Parkinson’s disease patients who received cognitive training while on dopaminergic medication experienced a significant reduction in the severity and duration of freezing of gait (FoG), according to researchers from the University of Sydney.

They also experienced improved cognitive processing speed and reduced daytime sleepiness, according to the study, published recently in Parkinson’s Disease—Nature.

The study, led by researchers from the University of Sydney’s Brain and Mind Centre, included 65 Parkinson’s disease patients who self-reported FoG and who were free from dementia.

All of the participants were randomly allocated to receive either a cognitive training intervention or an active control.

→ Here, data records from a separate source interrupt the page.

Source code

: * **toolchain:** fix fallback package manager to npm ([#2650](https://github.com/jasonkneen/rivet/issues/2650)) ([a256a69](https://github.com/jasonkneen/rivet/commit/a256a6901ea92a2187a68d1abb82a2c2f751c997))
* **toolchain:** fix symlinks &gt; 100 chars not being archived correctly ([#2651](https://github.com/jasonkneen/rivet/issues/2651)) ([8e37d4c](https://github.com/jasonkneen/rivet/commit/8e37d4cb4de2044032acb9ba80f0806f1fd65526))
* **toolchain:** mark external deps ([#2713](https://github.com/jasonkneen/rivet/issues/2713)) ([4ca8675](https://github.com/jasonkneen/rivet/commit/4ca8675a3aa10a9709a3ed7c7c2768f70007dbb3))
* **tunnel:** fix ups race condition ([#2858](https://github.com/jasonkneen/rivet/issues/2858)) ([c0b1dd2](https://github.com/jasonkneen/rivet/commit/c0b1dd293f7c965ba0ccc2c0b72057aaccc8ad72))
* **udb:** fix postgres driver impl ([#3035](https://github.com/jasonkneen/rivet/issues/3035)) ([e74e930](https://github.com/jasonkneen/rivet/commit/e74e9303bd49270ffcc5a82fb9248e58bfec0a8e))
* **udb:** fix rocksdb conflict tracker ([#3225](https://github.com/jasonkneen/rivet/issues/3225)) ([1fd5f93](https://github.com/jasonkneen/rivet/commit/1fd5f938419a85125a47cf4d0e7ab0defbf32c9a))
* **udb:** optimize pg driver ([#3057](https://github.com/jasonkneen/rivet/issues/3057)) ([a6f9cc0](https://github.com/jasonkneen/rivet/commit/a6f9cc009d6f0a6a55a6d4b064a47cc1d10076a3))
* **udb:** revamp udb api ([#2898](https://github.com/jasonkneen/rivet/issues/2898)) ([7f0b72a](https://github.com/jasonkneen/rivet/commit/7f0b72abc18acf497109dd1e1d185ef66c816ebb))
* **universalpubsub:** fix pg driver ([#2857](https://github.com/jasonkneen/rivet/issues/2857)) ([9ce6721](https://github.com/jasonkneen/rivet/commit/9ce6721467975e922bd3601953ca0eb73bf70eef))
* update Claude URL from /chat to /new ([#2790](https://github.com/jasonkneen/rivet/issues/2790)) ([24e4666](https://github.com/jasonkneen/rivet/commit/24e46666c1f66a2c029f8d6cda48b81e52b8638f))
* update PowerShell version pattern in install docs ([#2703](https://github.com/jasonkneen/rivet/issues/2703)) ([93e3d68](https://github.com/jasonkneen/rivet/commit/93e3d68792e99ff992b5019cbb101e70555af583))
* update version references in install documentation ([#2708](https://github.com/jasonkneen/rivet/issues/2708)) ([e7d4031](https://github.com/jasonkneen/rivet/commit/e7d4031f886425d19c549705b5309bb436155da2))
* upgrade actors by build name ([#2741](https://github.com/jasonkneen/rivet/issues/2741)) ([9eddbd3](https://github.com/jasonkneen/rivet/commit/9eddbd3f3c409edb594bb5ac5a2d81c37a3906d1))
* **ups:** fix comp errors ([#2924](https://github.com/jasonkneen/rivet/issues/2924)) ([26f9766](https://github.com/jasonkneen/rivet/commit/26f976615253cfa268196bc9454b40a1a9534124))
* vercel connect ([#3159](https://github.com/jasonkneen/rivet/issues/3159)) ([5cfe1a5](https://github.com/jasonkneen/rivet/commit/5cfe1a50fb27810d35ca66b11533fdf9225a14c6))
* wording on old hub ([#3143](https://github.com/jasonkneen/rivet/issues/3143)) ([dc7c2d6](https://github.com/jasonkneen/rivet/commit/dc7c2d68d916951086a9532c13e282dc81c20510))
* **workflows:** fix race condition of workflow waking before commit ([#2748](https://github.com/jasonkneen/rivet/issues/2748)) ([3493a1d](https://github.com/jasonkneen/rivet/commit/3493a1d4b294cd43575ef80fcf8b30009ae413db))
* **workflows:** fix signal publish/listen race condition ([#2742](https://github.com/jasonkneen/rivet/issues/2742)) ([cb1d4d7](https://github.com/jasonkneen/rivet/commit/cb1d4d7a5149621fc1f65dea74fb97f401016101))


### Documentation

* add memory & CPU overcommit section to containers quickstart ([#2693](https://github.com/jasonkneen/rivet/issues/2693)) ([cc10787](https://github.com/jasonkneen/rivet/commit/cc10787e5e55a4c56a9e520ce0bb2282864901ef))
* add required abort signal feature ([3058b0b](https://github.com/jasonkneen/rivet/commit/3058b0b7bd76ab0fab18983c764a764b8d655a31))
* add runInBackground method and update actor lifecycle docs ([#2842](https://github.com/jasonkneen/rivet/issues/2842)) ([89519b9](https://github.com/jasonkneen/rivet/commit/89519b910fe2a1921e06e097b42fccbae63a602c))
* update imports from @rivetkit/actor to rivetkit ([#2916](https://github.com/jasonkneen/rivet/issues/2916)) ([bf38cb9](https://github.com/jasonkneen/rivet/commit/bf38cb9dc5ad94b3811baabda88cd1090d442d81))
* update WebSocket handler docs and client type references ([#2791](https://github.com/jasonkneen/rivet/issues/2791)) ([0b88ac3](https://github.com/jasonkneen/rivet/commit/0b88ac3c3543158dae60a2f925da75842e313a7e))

The sample of interest included 20 patients randomly assigned to the cognitive training intervention and 18 randomized to the active control group. Both groups were clinician-led and conducted twice weekly for 7 weeks, according to a media release.

The primary outcome was the percentage of time patients spent frozen during a ‘Timed Up and Go’ task, assessed while they were both on and off their dopaminergic medications.

Secondary outcomes included multiple neuropsychological and psychosocial measures, including assessments of mood, well-being and length and quality of sleep.

The researchers report that patients in the cognitive training group showed a large and statistically significant reduction in FoG severity while on dopaminergic medication compared to participants in the active control group on dopaminergic medication.

Patients who received cognitive training also showed improved cognitive processing speed and reduced daytime sleepiness compared to those in the active control while accounting for the effect of dopaminergic medication.

There was no difference between groups when they were tested without their regular dopaminergic medication, the release explains.

“We believe there is reason to be hopeful for the use of these trials in the future,” says study leader, Dr Simon Lewis, in the release.

“The feedback we’ve had from participants and family members involved in this study was overwhelmingly positive. The results of this pilot study highlight positive trends, and the importance of nonpharmacological trials involving cognitive training has become increasingly clear,” adds Lewis, a professor of cognitive neuroscience at the University of Sydney’s Brain and Mind Centre and Royal Prince Alfred Hospital in Australia.